• _Your assignment_
Edit everything from the line containing "What is the label" down to the end of the items so that "portion" becomes "share", leaving all else unchanged. Omit the pictures from your answer.

Supplied material: Begin

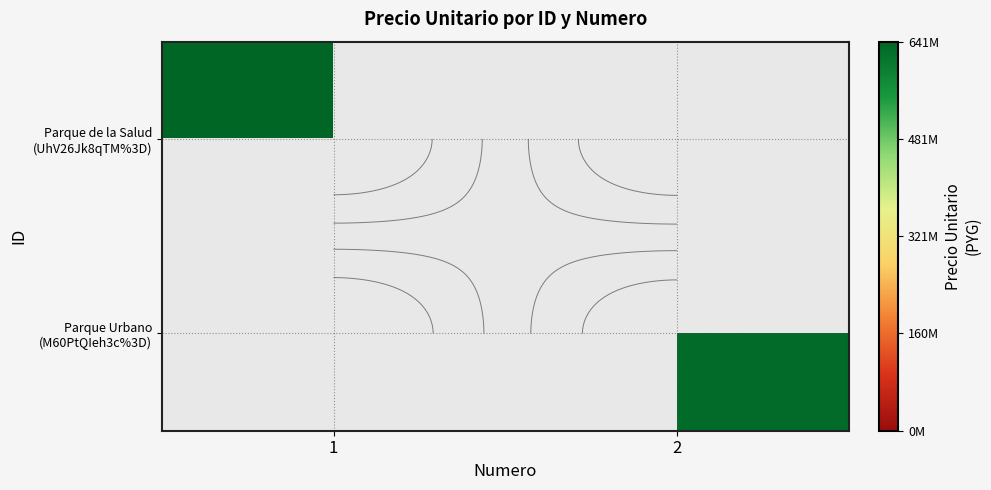

Which label corresponds to the smallest value in the chart?

2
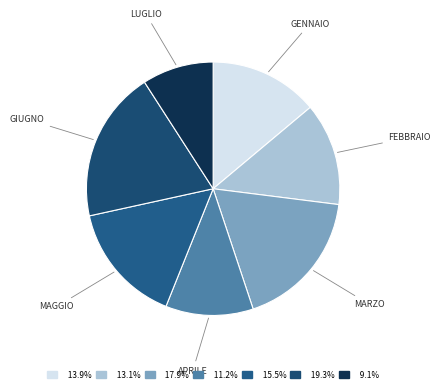

What is the ratio of the value at GIUGNO to the value at APRILE?

1.7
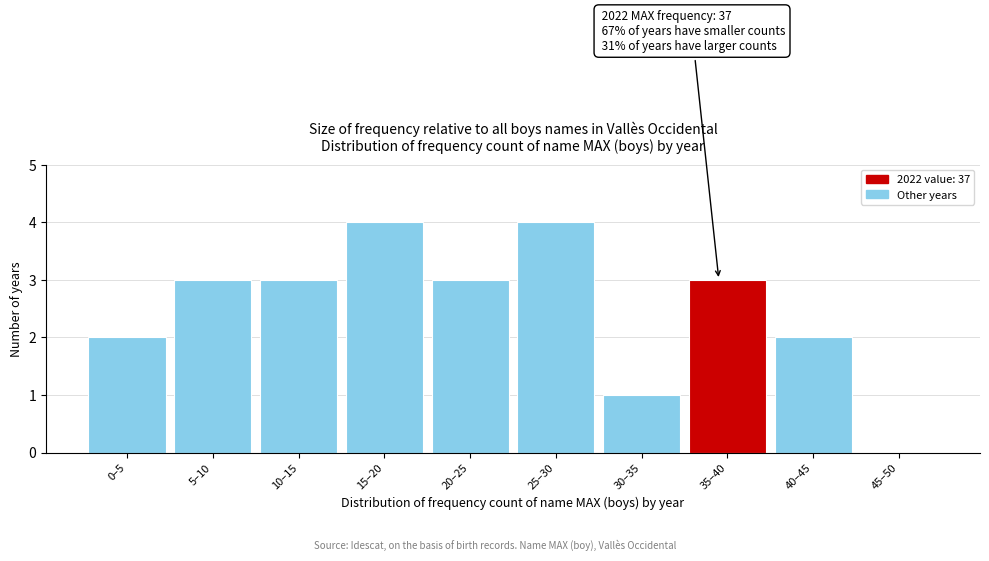

Reading left to right, list all the values displayed in this chart.

0–5=2	5–10=3	10–15=3	15–20=4	20–25=3	25–30=4	30–35=1	35–40=3	40–45=2	45–50=0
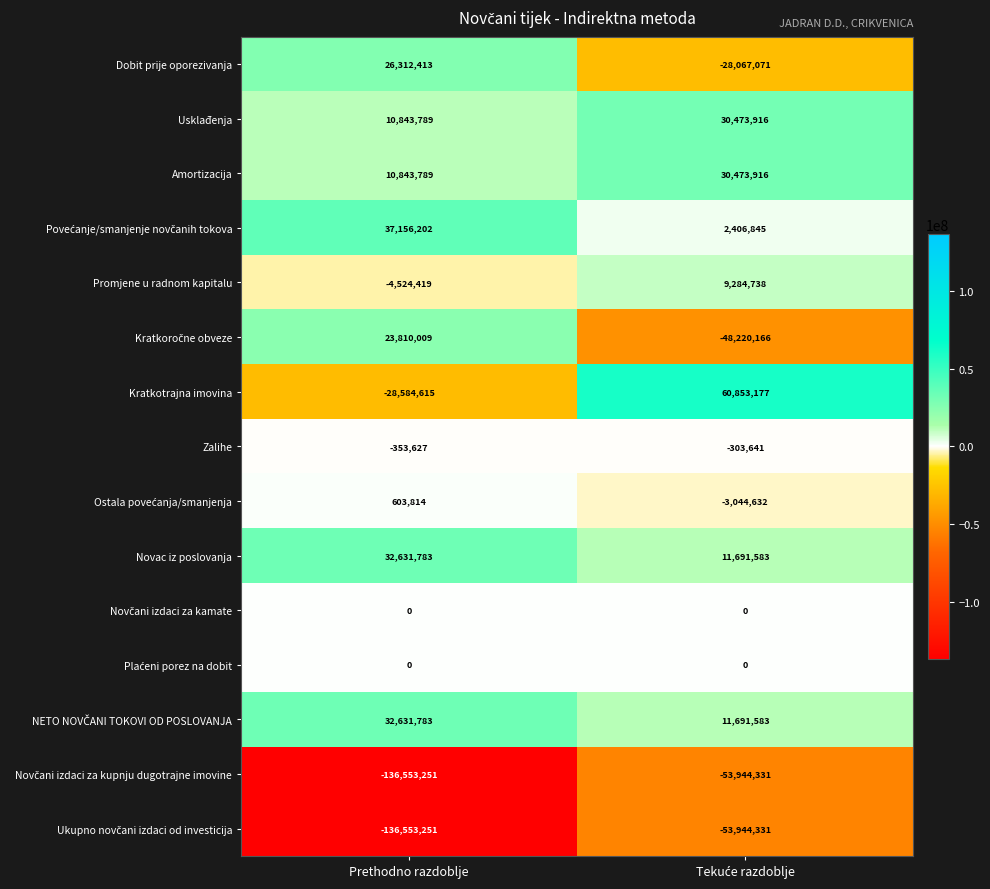

Which series has the largest range (max minus min)?

Kratkotrajna imovina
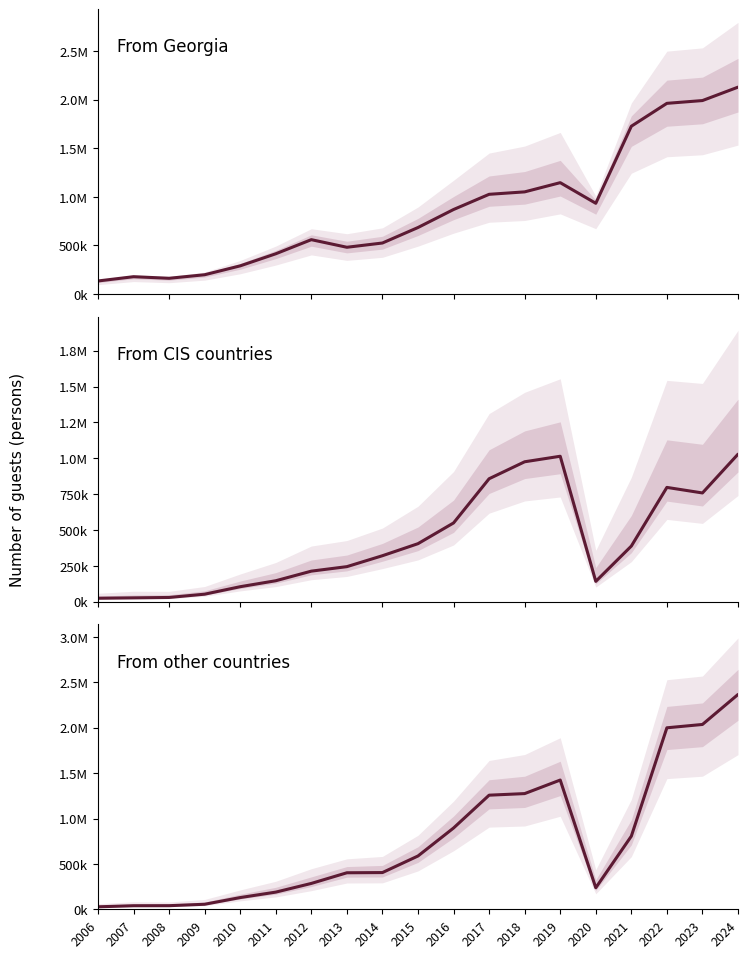

What is the smallest value displayed?

24063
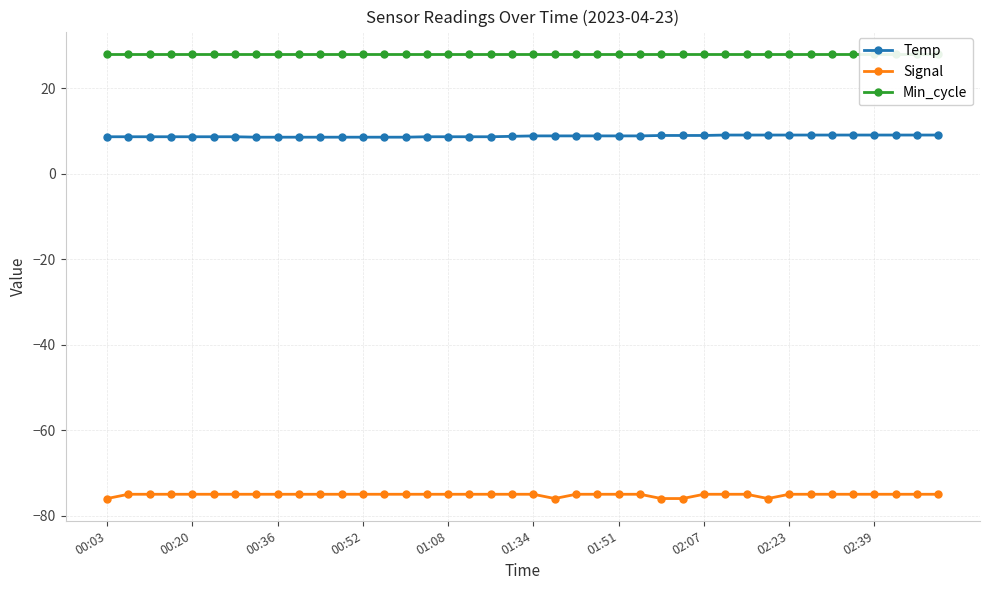

Is this an area chart (filled region under the line)?

No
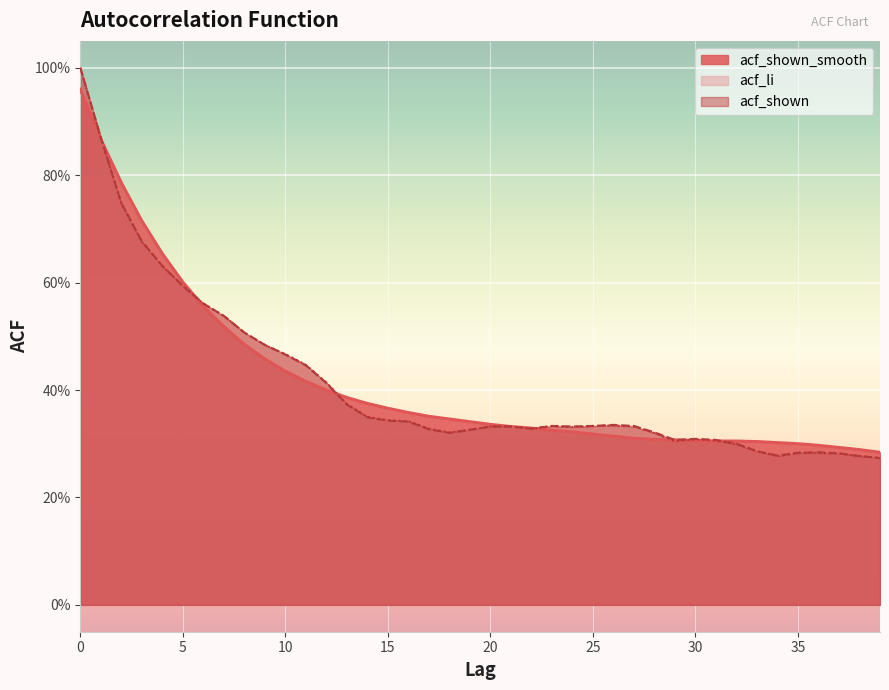

What is the value of the acf_li point at the 14th from the left?

0.4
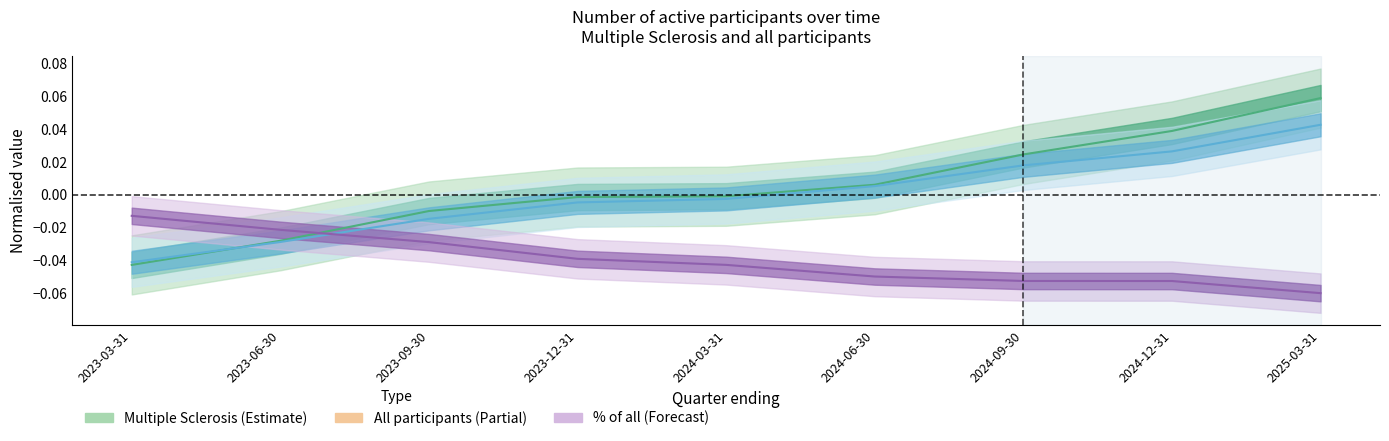

What is the label of the 1st point from the left?

2023-03-31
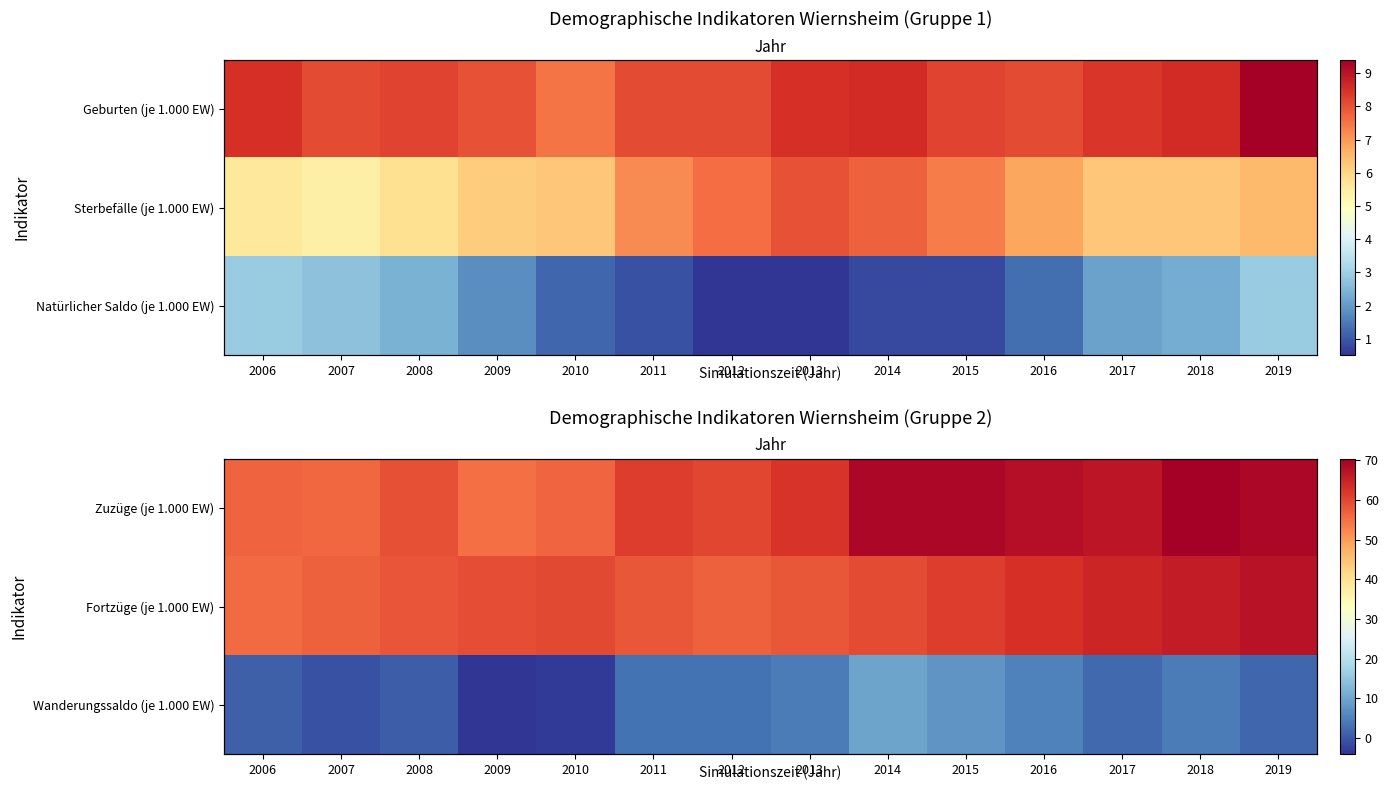

List the series in order of their peak value, lowest first.

Wanderungssaldo (je 1.000 EW), Fortzüge (je 1.000 EW), Zuzüge (je 1.000 EW)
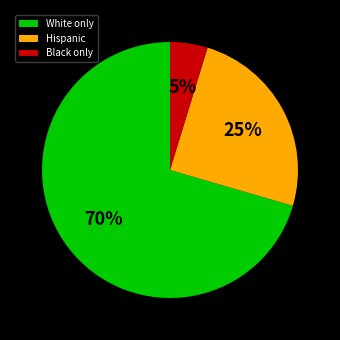

To the nearest percent, what portion does Hispanic represent?

25%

Supplied material: End

• _Result of the task_
What is the label of the 1st point from the left?

2023-03-31

List the series in order of their peak value, lowest first.

Wanderungssaldo (je 1.000 EW), Fortzüge (je 1.000 EW), Zuzüge (je 1.000 EW)

To the nearest percent, what share does Hispanic represent?

25%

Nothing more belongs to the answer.